Description
Dineo Seshee Bopape (b. 1981) is based in Johannesburg, South Africa.
This remarkable many-coloured screenprint has been commissioned especially for ArtThrob. It was printed at Caversham Press by Malcolm Christian, assisted by Alex Shabalala, in KwaZulu-Natal where Bopape worked in residence. Bopape’s work is characterised by an evocative and deeply personal interest in locating herself in space and time. This manifests as a dance between surface and screen, personal history, and the banality of ordinary objects and moments. In Chat-Scat, the television test pattern and quote from an online chat forum explore a particular immaterial aspect of the virtual techno-scape, whilst simultaneously claiming that space for the artist’s personal history.
BIOGRAPHY_
Dineo Seshee Bopape was born in 1981 on a Sunday. If she were Ghanaian, her name would be Akosua/Akos for short. In the year of her birth, the Brixton riots took place; two people were injured when a bomb exploded in a Durban shopping centre. Bobby Sands dies, MTV is launched, the Boeing 767 makes its first air flight, Umkhonto we Sizwe performs numerous underground assault operations against the apartheid state. There was an earthquake in China that killed maybe 50 people. Hosni Mubarak was elected president of Egypt, there was a coup d’etat in Ghana. Princess Diana of Britain married Charles. Bob Marley dies. Apartheid SA invaded Angola. AIDS is identified/created/named. Salman Rushdie releases Midnight’s Children. In the region of her birth: Her paternal grandmother died. Julius Malema is born. Millions of people cried. Millions of people laughed! The world’s population was apparently at around 4,529-billion.

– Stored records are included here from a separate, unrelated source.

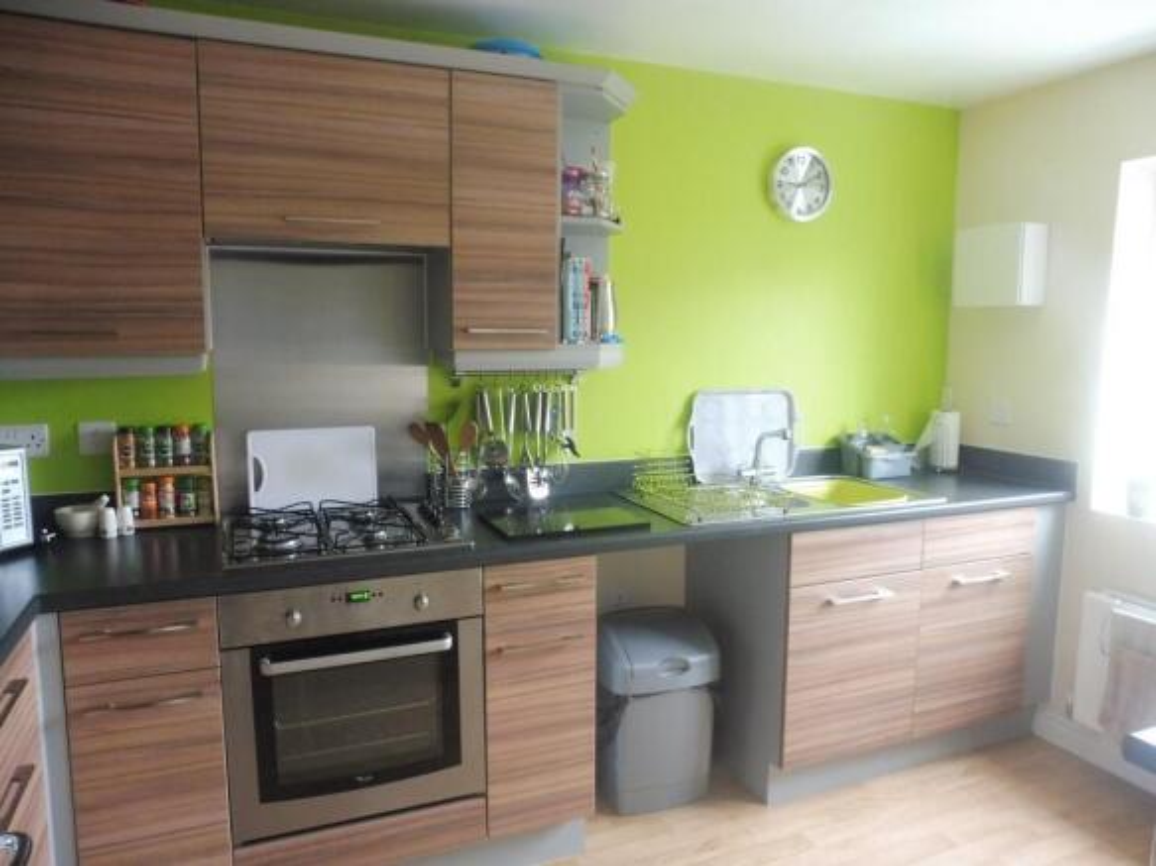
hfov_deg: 71.6
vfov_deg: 56.8
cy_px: 433
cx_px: 578
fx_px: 801
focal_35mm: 24
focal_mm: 4.3
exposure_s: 1/10
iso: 400
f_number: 3.3
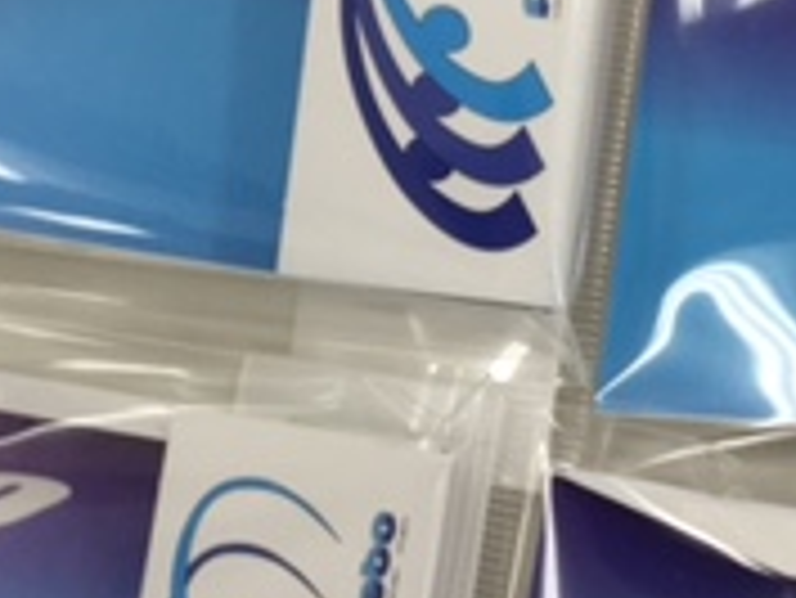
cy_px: 342
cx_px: 441
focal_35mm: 105
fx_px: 2416
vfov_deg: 14.1
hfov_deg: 18.7
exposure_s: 1/120
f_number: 2.2
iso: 50
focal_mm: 4.15
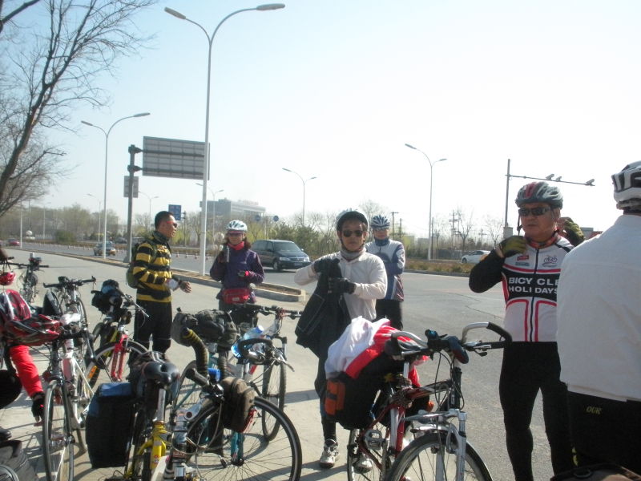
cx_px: 320
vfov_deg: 40.7
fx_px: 648
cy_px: 240
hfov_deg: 52.6
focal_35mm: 35
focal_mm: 6.3
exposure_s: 1/1500
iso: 400
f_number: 5.6
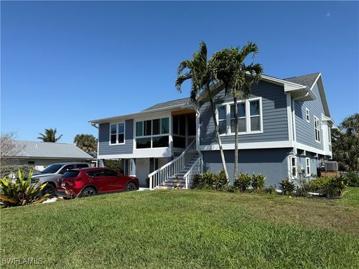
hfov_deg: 71.6
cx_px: 180
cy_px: 134
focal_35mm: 24
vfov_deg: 56.8
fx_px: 249
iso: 80
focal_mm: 6.76
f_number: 1.78
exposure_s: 1/5319
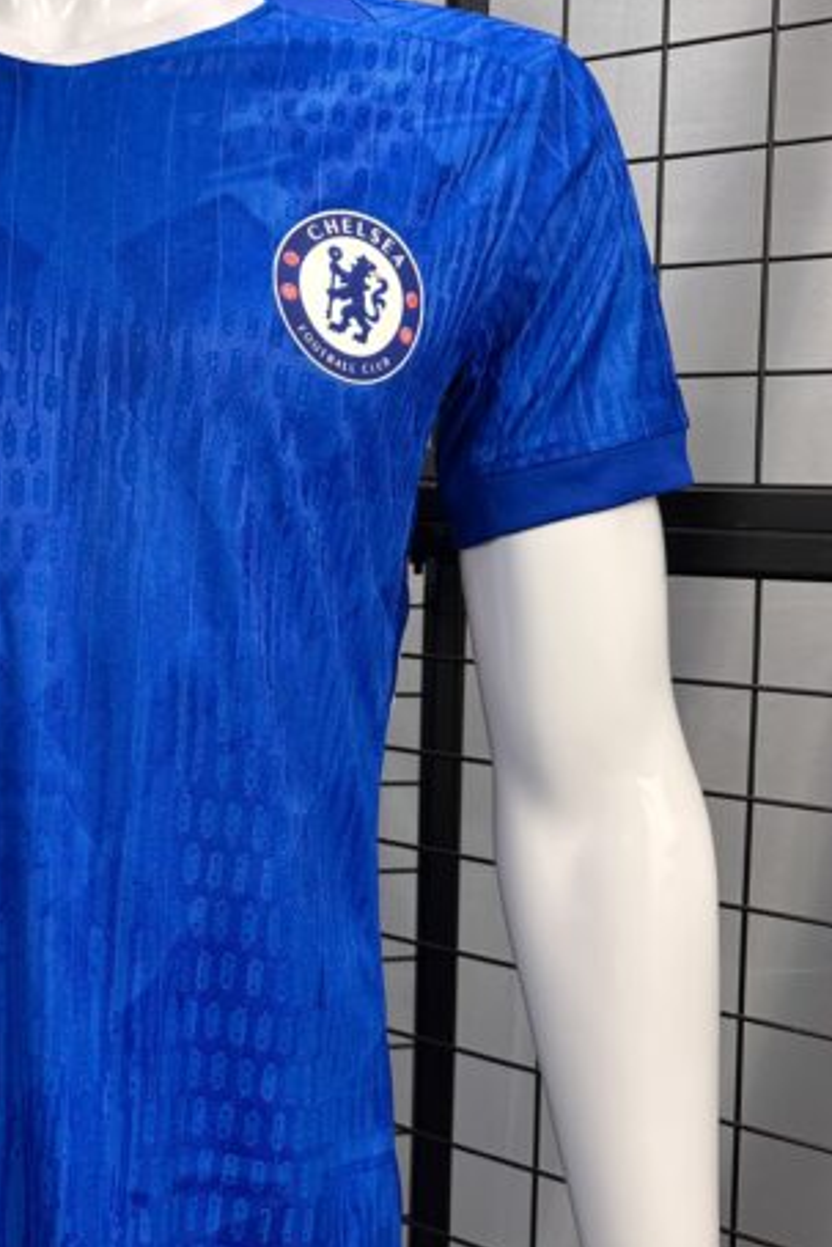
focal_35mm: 44
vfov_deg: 44.4
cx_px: 33
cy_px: 571
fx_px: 1524
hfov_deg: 28.9
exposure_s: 1/120
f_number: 1.78
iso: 100
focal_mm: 6.86
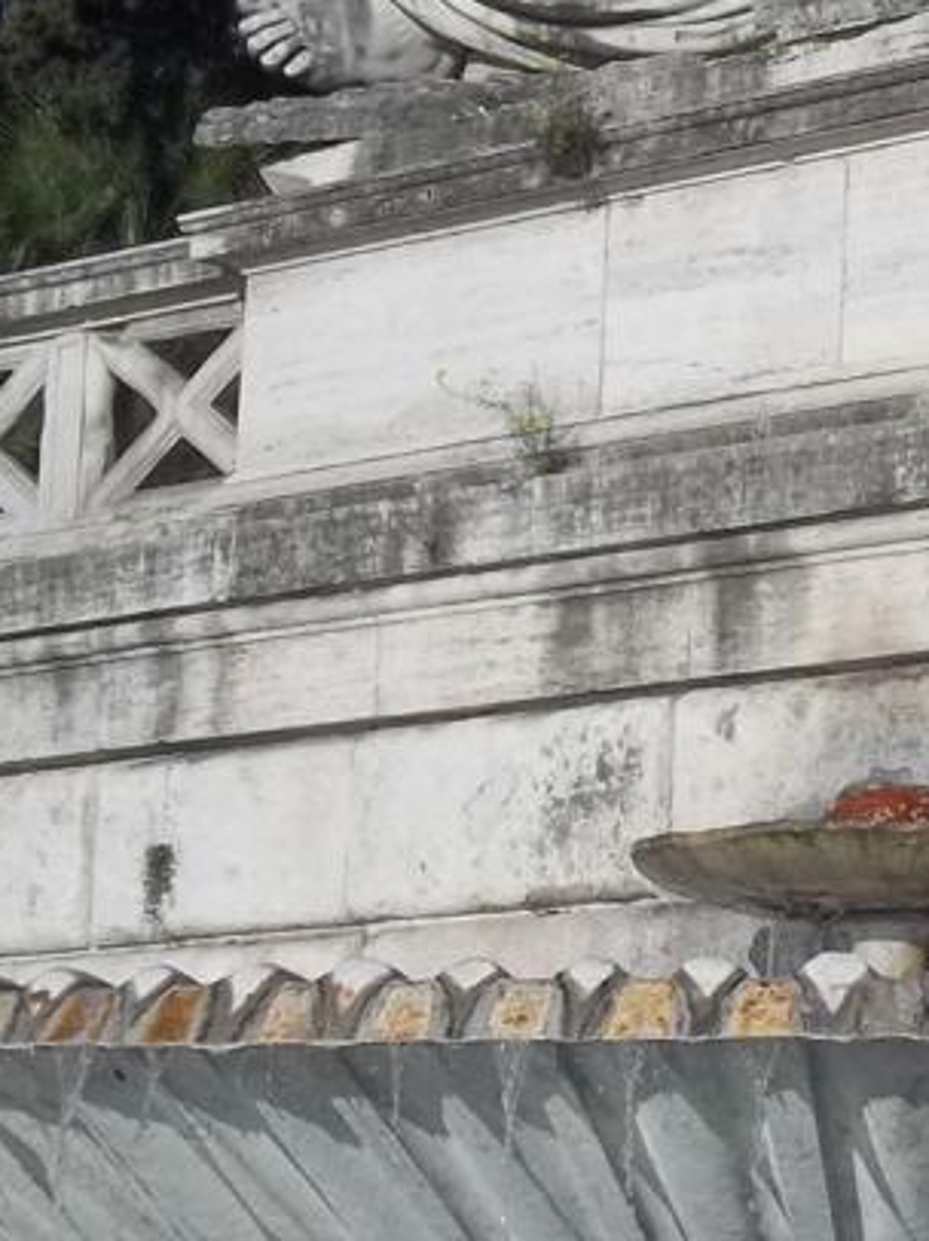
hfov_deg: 10.7
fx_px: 4872
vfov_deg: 14.4
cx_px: 1047
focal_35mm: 136
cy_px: 225
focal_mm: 7.1
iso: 64
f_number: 9.9
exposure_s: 1/200
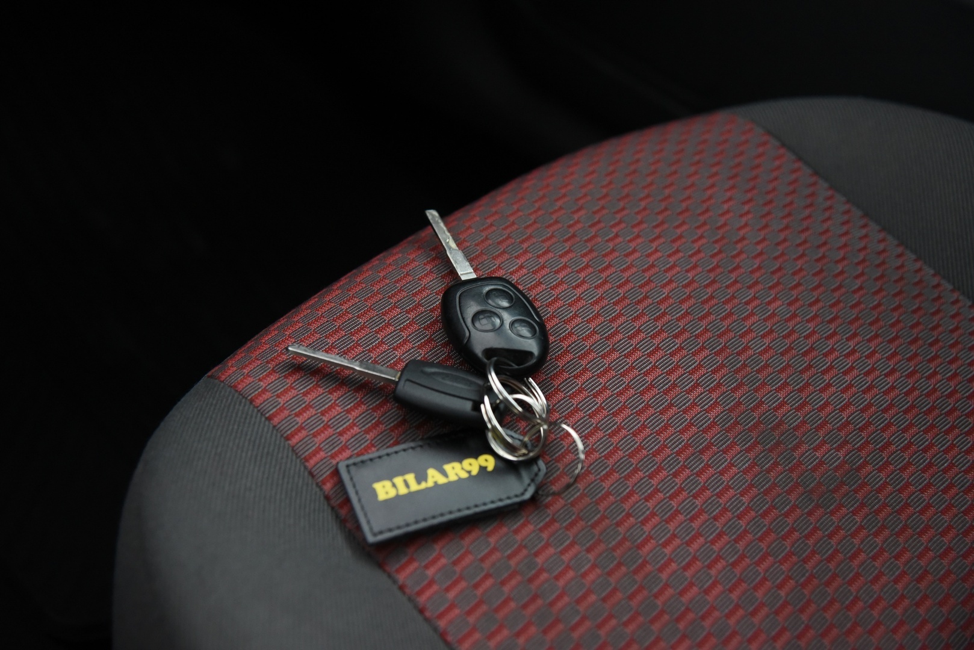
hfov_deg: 41.1
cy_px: 325
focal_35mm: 48
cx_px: 487
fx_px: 1299
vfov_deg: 28.1
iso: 4000
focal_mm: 48
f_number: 4
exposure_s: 1/20
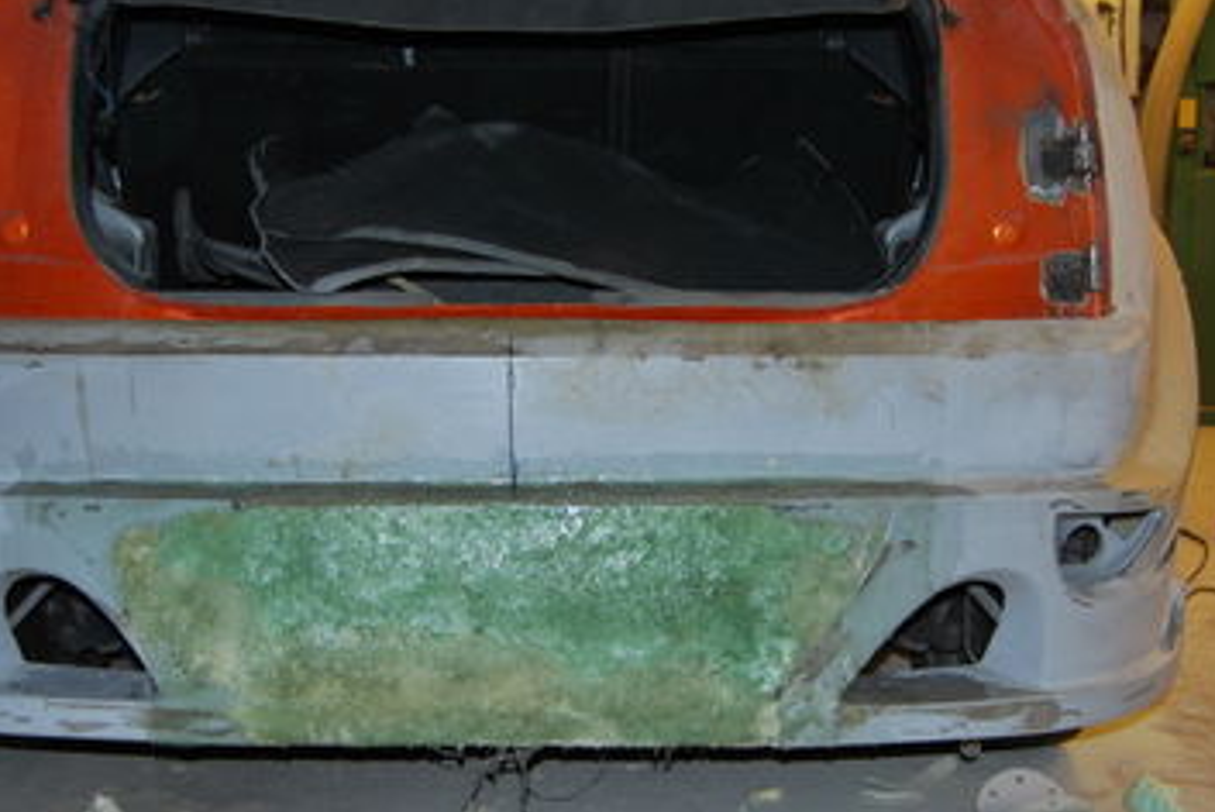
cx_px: 544
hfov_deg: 40.3
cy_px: 423
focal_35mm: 49
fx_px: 1655
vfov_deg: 27.6
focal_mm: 18
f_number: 3.5
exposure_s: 1/60
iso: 200
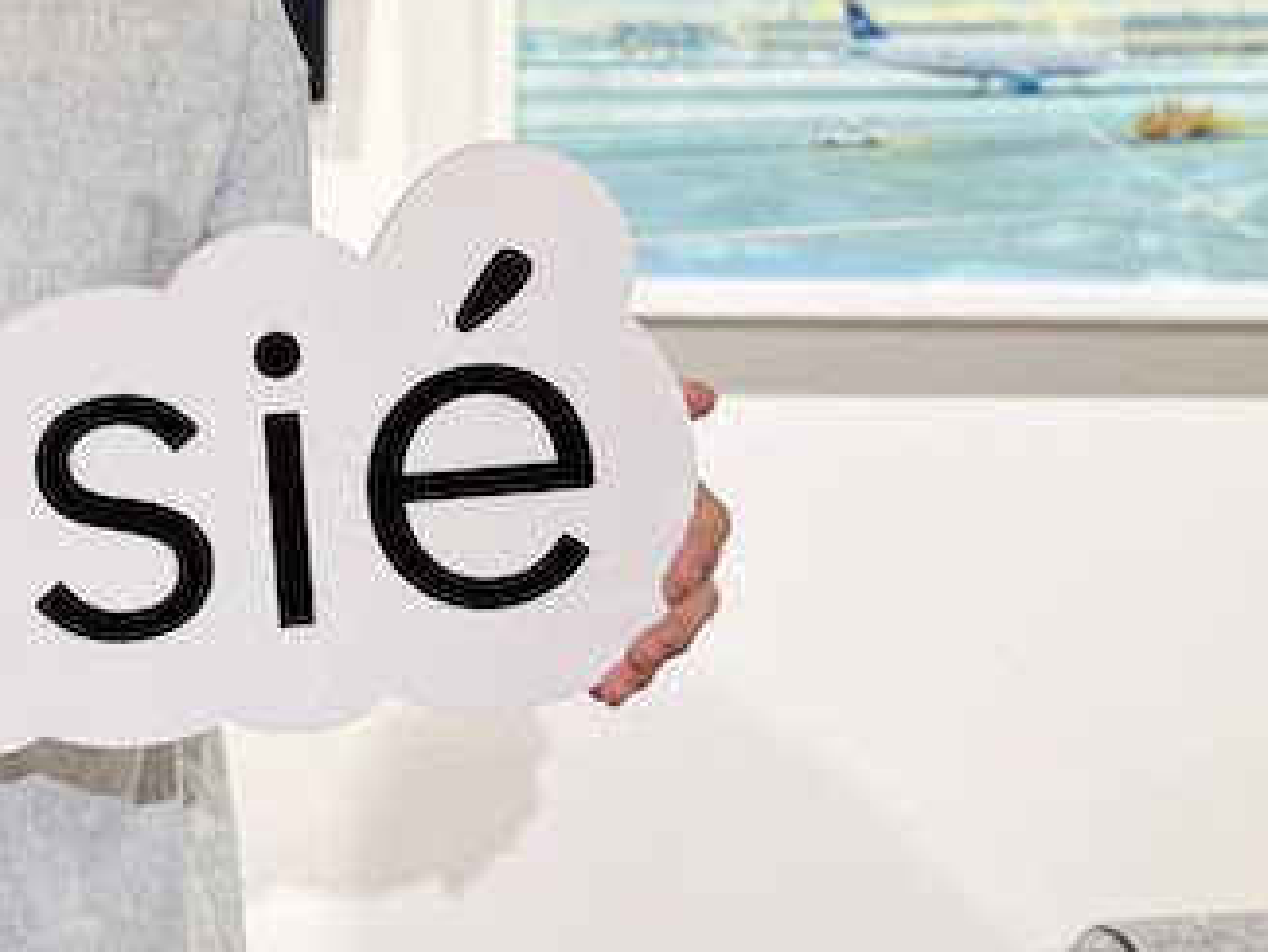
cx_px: -12
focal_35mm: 56
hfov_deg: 31.6
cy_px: 45
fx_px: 2052
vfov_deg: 25.1
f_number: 1.6
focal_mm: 4.2
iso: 64
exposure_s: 1/120
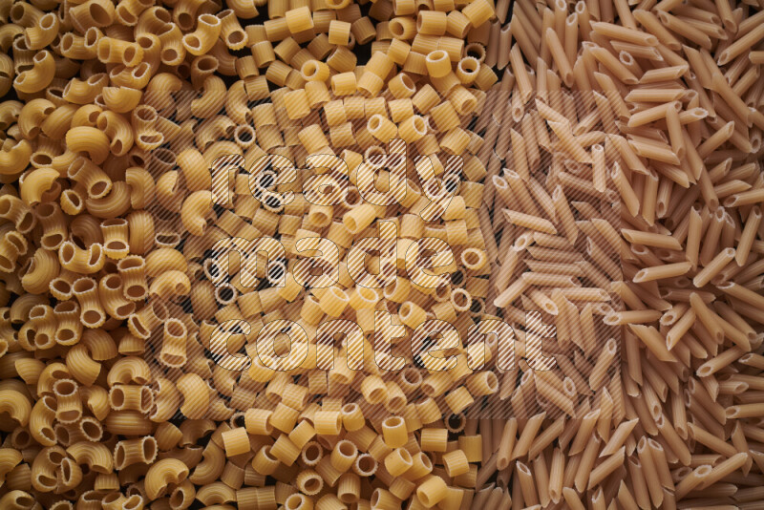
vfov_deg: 27.0
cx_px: 382
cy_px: 255
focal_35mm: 50
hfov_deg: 39.6
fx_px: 1061
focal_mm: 50
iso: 160
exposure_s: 1/100
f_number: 8
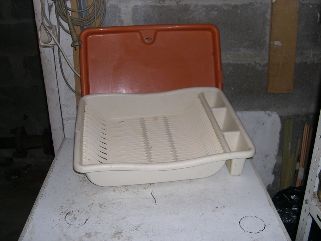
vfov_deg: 37.7
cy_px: 120
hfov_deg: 49.0
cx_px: 160
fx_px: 352
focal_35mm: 38
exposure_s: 1/60
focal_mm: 8
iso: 100
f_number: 2.8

Bopape spent her youth in Limpopo in varying social situations. At 12 years of age she began to follow a hunger for an elsewhere, beginning with Durban where she spent some years and studied painting and sculpture. She is a 2007 graduate of De Ateliers in Amsterdam and in 2010 completed an MFA at Columbia University, New York. She was the winner of the 2008 MTN New Contemporaries Award, and the recipient of a 2010 Columbia University Toby Fund Award. She has shown her work in major and minor national and international exhibitions … Other events of the year of her birth and of her lifetime are perhaps too many to fully know.